#### DIRECTIONS
1 - In the membrane hydrolysis text, what is the usual upper temperature limit for the treatment in step D)?
2 - Reproduce the passage of the membrane hydrolysis text between "When the partial" and "and 200 hours.", inclusive.

#### PROVIDED TEXT
——————

The hydrolysis liquid comprises water, the concentration of water generally not being particularly critical. In a particular aspect of the present invention, the hydrolysis liquid comprises 5 to 80% by weight, preferably 8 to 70% by weight and more preferably 10 to 50% by weight of water. The amount of water present in the oxygen acids in a formal sense is not taken into account for the water content of the hydrolysis liquid.
Among the aforementioned acids, phosphoric acid and/or sulfuric acid are particularly preferred, these acids comprising especially 5 to 70% by weight, preferably 10 to 60% by weight and more preferably 15 to 50% by weight of water.
The at least partial hydrolysis of the polyphosphoric acid in step D) leads to a solidification of the membrane due to a sol/gel transition. Also associated with this is a decrease in the layer thickness to from 15 to 3000 μm, preferably between 20 and 2000 μm, especially between 20 and 1500 μm; the membrane is self-supporting.
The intra- and intermolecular structures (interpenetrating networks, IPN) present in the polyphosphoric acid layer according to step B) lead, in step C), to ordered membrane formation which is found to be responsible for the special properties of the membrane formed.
The upper temperature limit of the treatment according to step D) is generally 150° C. In the case of extremely brief action of moisture, for example of superheated steam, this vapor may also be hotter than 150° C. The essential factor for the upper temperature limit is the duration of the treatment.
The at least partial hydrolysis (step D) can also be effected in climate-controlled chambers in which the hydrolysis can be controlled under defined action of moisture. In this case, the moisture content can be adjusted in a controlled manner via the temperature or saturation of the contact environment, for example gases such as air, nitrogen, carbon dioxide or other suitable gases, or water vapor. The treatment time depends on the parameters selected above.
In addition, the treatment time depends on the membrane thicknesses.
In general, the treatment time is between a few seconds and minutes, for example under the action of superheated steam, or up to whole days, for example under air at room temperature and low relative air humidity. The treatment time is preferably between 10 seconds and 300 hours, especially 1 minute to 200 hours.
When the partial hydrolysis is performed at room temperature (20° C.) with ambient air of relative air humidity 40-80%, the treatment time is between 1 and 200 hours.
The membrane obtained according to step D) can be configured so as to be self-supporting, i.e. it can be detached without damage from the support and then optionally processed further directly.

——————

#### DATASET SECTION
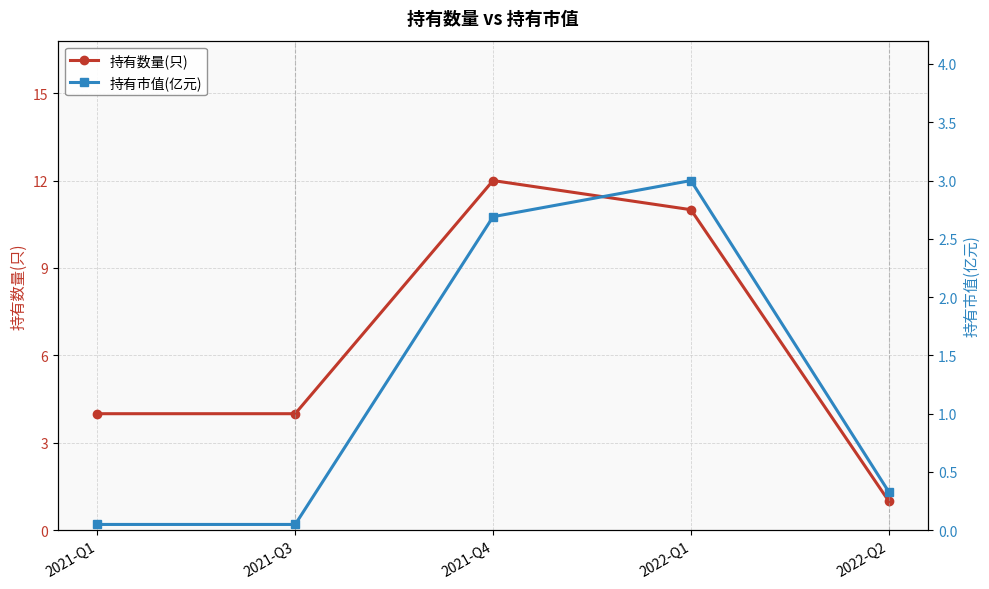

What is the maximum value for 持有数量(只)?

12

——————

#### ANSWERS TO THE TASKS
1 - 150° C

2 -
When the partial hydrolysis is performed at room temperature (20° C.) with ambient air of relative air humidity 40-80%, the treatment time is between 1 and 200 hours.